__THE REQUEST__
Please write out the review of Electric Citizen's EC4 below in full, word for word.

— start TEXT PASSAGE —

Witching Chronicles: Exploring The ELECTRIC CITIZEN’s EC4

It’s not easy to return after seven years without sounding either out of breath or like you’re chasing ghosts. But Electric Citizen doesn’t trip over nostalgia or buckle under expectation – EC4 hits like a stoned cobra coiled under a velvet curtain. This is not a record that reintroduces the band with a polite handshake. It’s a séance, a ritual, and a righteously amplified reclamation of their throne in the crumbling temple of proto-heavy rock.

Electric Citizen’s latest is soaked in everything that once made basements in the Midwest quake – tube-amp warmth, rhythms that swing like pendulums over lava, and vocals that shimmer with the menace and mystique of a haunted bell tower. Laura Dolan doesn’t so much sing as channel, weaving between siren clarity and feral sneer with the ease of someone who’s long since stopped second-guessing the ghosts in her amp.

You won’t find EC4 apologizing for its genre obsessions. This isn’t some ironic rehash or genre exercise in cosplay. This is lifer music, road-worn and saturated in the fumes of countless van tours, record bins, and incense clouds. You can smell the denim and leather. You can hear the dust in the grooves. And still, there’s a sharpness here, a new cut in the fabric – likely due to the years they took crafting it. It’s tight without being sterile, feral without being messy.

— end TEXT PASSAGE —
— start STORED RECORDS —

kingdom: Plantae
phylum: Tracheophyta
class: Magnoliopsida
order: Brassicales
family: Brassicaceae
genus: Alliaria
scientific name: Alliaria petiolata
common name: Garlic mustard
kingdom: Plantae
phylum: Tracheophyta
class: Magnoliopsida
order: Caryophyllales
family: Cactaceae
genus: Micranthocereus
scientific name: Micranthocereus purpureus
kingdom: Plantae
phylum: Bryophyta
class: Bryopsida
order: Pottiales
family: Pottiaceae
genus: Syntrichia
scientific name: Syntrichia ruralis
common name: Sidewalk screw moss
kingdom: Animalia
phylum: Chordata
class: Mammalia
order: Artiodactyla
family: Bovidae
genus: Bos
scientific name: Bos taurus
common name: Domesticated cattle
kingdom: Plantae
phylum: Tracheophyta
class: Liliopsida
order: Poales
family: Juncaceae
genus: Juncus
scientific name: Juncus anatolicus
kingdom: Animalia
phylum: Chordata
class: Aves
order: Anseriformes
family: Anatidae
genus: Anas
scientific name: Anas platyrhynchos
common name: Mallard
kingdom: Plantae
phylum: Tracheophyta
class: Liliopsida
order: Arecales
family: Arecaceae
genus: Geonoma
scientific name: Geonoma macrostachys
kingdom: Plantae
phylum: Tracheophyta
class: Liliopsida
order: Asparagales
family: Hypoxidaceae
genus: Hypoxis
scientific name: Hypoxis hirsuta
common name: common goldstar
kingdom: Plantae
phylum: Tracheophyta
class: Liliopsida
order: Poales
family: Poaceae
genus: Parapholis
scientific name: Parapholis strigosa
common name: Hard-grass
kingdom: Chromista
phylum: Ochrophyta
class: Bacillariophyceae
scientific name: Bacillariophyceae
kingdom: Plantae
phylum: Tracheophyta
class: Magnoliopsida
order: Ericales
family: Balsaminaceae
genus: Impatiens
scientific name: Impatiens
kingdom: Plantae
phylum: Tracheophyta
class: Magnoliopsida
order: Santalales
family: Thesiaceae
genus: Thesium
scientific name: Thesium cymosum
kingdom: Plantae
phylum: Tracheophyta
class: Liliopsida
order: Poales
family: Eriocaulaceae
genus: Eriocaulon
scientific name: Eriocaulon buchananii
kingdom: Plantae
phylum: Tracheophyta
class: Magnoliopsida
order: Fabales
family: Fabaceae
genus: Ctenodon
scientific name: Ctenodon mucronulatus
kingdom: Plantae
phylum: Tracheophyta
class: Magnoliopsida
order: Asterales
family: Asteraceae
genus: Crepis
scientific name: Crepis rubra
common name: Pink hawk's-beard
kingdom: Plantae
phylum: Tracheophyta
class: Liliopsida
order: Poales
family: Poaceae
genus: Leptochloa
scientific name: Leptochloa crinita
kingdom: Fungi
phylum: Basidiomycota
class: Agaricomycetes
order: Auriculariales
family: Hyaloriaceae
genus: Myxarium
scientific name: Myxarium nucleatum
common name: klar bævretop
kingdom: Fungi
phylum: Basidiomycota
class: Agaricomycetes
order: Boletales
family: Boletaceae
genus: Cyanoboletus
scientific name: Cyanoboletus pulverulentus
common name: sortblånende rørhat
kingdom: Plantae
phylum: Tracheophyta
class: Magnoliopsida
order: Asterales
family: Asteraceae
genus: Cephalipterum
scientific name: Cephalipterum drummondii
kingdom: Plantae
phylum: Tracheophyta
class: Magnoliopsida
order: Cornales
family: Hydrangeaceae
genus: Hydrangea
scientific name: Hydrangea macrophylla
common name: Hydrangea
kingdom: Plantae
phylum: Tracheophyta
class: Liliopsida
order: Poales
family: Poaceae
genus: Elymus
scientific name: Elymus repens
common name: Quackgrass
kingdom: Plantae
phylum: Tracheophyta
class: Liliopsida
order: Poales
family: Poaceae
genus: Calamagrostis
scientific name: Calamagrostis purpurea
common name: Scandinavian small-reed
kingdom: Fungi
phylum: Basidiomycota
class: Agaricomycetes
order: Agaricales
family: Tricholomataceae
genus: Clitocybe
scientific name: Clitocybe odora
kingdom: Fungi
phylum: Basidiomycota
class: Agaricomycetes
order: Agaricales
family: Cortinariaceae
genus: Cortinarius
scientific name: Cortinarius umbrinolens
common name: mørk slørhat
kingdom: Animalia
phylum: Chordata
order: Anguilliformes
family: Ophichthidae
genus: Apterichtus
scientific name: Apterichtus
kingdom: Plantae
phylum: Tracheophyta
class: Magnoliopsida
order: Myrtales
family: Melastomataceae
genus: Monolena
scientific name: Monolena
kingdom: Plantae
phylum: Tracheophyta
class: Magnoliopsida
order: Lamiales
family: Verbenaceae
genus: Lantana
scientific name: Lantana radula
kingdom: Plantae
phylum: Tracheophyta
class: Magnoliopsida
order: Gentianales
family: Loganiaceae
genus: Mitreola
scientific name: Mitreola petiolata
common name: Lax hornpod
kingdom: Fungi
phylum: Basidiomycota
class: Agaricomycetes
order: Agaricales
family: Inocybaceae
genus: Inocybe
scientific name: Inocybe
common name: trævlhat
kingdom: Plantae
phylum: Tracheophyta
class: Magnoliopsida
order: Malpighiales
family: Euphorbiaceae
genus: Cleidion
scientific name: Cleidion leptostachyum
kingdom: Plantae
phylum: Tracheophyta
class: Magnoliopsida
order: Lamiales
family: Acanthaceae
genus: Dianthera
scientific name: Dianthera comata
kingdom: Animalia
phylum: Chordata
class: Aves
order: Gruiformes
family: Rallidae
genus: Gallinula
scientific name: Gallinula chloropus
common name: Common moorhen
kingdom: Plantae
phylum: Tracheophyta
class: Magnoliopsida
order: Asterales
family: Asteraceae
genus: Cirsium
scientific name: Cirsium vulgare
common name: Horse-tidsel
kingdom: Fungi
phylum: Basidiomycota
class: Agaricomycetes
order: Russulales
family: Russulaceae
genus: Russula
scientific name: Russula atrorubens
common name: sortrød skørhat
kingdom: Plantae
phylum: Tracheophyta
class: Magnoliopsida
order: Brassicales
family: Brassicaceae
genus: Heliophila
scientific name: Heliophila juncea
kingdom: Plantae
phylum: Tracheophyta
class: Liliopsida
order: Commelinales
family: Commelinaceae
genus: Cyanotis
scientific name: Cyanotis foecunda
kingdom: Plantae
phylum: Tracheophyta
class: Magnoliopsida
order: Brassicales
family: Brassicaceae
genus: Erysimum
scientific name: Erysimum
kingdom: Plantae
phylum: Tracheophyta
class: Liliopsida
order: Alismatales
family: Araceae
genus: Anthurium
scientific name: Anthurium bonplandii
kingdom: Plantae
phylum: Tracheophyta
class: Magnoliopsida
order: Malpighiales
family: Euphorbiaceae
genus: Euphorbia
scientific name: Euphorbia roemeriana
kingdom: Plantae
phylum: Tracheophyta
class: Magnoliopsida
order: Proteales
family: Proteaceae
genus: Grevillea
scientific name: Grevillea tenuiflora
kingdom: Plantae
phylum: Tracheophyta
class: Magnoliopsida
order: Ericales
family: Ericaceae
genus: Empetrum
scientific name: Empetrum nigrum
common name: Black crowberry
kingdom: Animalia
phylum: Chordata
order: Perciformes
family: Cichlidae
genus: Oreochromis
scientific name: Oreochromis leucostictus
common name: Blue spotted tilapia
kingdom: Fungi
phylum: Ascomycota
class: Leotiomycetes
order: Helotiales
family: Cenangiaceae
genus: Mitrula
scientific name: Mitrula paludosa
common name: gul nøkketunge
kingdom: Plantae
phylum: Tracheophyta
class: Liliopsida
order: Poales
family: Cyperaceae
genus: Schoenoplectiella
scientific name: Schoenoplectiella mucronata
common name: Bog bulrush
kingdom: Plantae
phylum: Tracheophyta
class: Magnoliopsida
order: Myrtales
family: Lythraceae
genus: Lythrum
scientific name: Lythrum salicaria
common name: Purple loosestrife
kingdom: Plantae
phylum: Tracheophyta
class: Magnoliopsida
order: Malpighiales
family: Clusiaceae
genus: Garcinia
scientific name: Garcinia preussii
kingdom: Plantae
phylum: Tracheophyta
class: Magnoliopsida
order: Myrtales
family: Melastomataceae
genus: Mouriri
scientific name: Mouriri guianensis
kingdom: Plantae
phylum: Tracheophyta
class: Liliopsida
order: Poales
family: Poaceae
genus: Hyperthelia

— end STORED RECORDS —

__EXERCISE RESULT__
Witching Chronicles: Exploring The ELECTRIC CITIZEN’s EC4

It’s not easy to return after seven years without sounding either out of breath or like you’re chasing ghosts. But Electric Citizen doesn’t trip over nostalgia or buckle under expectation – EC4 hits like a stoned cobra coiled under a velvet curtain. This is not a record that reintroduces the band with a polite handshake. It’s a séance, a ritual, and a righteously amplified reclamation of their throne in the crumbling temple of proto-heavy rock.

Electric Citizen’s latest is soaked in everything that once made basements in the Midwest quake – tube-amp warmth, rhythms that swing like pendulums over lava, and vocals that shimmer with the menace and mystique of a haunted bell tower. Laura Dolan doesn’t so much sing as channel, weaving between siren clarity and feral sneer with the ease of someone who’s long since stopped second-guessing the ghosts in her amp.

You won’t find EC4 apologizing for its genre obsessions. This isn’t some ironic rehash or genre exercise in cosplay. This is lifer music, road-worn and saturated in the fumes of countless van tours, record bins, and incense clouds. You can smell the denim and leather. You can hear the dust in the grooves. And still, there’s a sharpness here, a new cut in the fabric – likely due to the years they took crafting it. It’s tight without being sterile, feral without being messy.